Сидевший за столом папа вставал и как бы между прочим замечал: «Все-то вы, мама, обещаете, обещаете…» Бабушка делала вид, что не слышит. Раз вышла из своей комнаты, встала в дверях кухни и, раскрыв тетрадку, объявила: «Вот, написала». Начала читать: «Зима. Никто не торжествует…» И замолчала, потому что ее слова заглушил наш смех. Вытирая слезы, я продолжила: «Никто на дровнях не обновляет путь…» Она писала лирические стихи, романсы, басни, все по большей части наивные. Выходила к завтраку с тетрадкой: «Слушайте». Обычно оставалась одна я: мама вспоминала, что ей надо срочно позвонить, отец боком уходил из кухни в кабинет.
— У него был отдельный кабинет? Редкость в те годы… — Он в свободное время вечно делал записи в тетрадках, блокнотах, на листочках: о своей жизни, искусстве, политике, излагал художественные замыслы, планы на будущее…
Иногда исписывал по три шариковые ручки в день. Мог подолгу сидеть с отсутствующим видом в своем крутящемся кресле, думать или разговаривать с самим собой. Задумчивое состояние хозяина чувствовала наша мальтийская болонка Джина: она подходила к отцу, тихо садилась рядом и начинала подставлять ему то один бок, то другой, чтобы он почесал.
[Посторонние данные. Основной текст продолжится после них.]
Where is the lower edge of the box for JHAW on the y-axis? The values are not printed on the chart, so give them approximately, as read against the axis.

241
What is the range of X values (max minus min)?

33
Я из соседней комнаты слышала, как папа возмущался: «Что же это такое? Полчаса эту дуру чешу!» Пока он так сидел, запустив руку в шерсть Джины, его мысли и чувства складывались в записи, из которых потом получилась книга.
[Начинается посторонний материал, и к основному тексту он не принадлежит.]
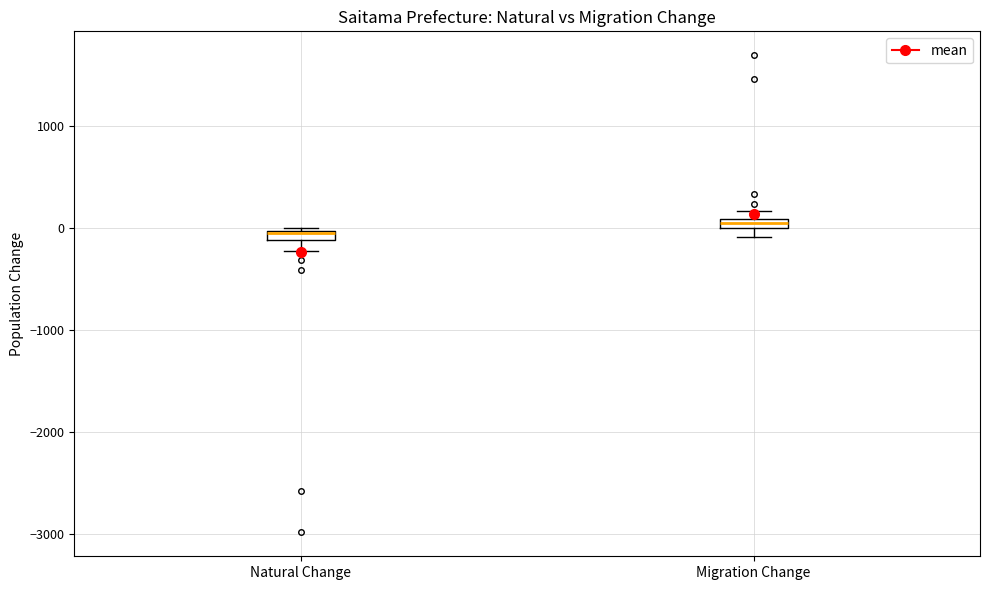

Which box has the highest median line?

Migration Change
Мама несколько лет назад издала небольшую часть его архива, проделала каторжную работу, в результате «Хронику сердца» смели с полок.
Но за какие-то вещи я на мать злюсь. Зачем вставила туда папины шутки, которые не всякий человек может понять? К примеру, слова о том, что его лечат в больнице от алкоголизма? И так некоторые думают, что Бурков был алкоголиком, потому что часто играл пьяниц. Распускали еще слухи, что отец поддатым гуляет по набережной. А у него от многолетнего курения — папа уже в Москву приехал с «прокуренными» зубами — были плохие сосуды, отчего появилась перемежающаяся хромота: когда он шел, его могло немного заносить в сторону. А если папа выпивал, то хорошо потом ел и ложился спать, «высыпая» свое состояние.
И как он мог «пить», если работал на износ? Во взрослой жизни отдыхал толком, наверное, один раз: когда знакомый предоставил в наше распоряжение свой деревенский дом на хуторе.
Но и там отец все сидел над своими записями, а я терлась возле него. Наконец мать сказала: «Подышали бы воздухом». Мы нашли где-то ракетки для бадминтона, я выскочила во двор, и отец, оторвавшись от своих тетрадок, тоже вышел, ссутуленный, в домашних тапочках. Стали играть. Папа бегал по некошеной траве, тапки спадали, воланчик улетал в сторону. В итоге отец чуть не упал, бросил, смеясь, ракетку и ушел, а я валялась в траве и ржала как сумасшедшая.
Он не умел отдыхать, как все люди. Когда не снимался или не играл на сцене, писал в своем кабинете. Так уставал, что заработал нервное истощение, и мама положила его подлечиться. Об этом случае и шла речь в его записях.
В больницу он попал еще и потому, что было много переживаний. Из-за интриг в театре или зависти коллег. Или таких слов, как: «Ну, с твоей-то органикой…» Будто ему от природы было все, как актеру, дано, и он на этом выезжал. Дома отец возмущался: «Органичны кошки и дети!» Он работал над каждой ролью будь здоров как!.. И, несмотря на завоеванное признание, некоторые относились к нему свысока: «Ну, Жорка, Жорка…» Большой артист, начитанный, образованный человек — и это пренебрежительное «Жорка». Незнакомые люди могли вести себя с ним панибратски, в ресторанах липли: «Выпей! Чего, не хочешь с нами?» На отца, как обычно на актеров, переносили его образы из фильмов, он это понимал, но терял дар речи в такие моменты. Тогда в дело вступала мать, шипя наглецам: «Убью! Быстро за свой столик!» Гоняла их только так. Уверенность некоторых в том, что Бурков — эдакий русопятый мужик, породила тянувшийся за ним шлейф «антисемита».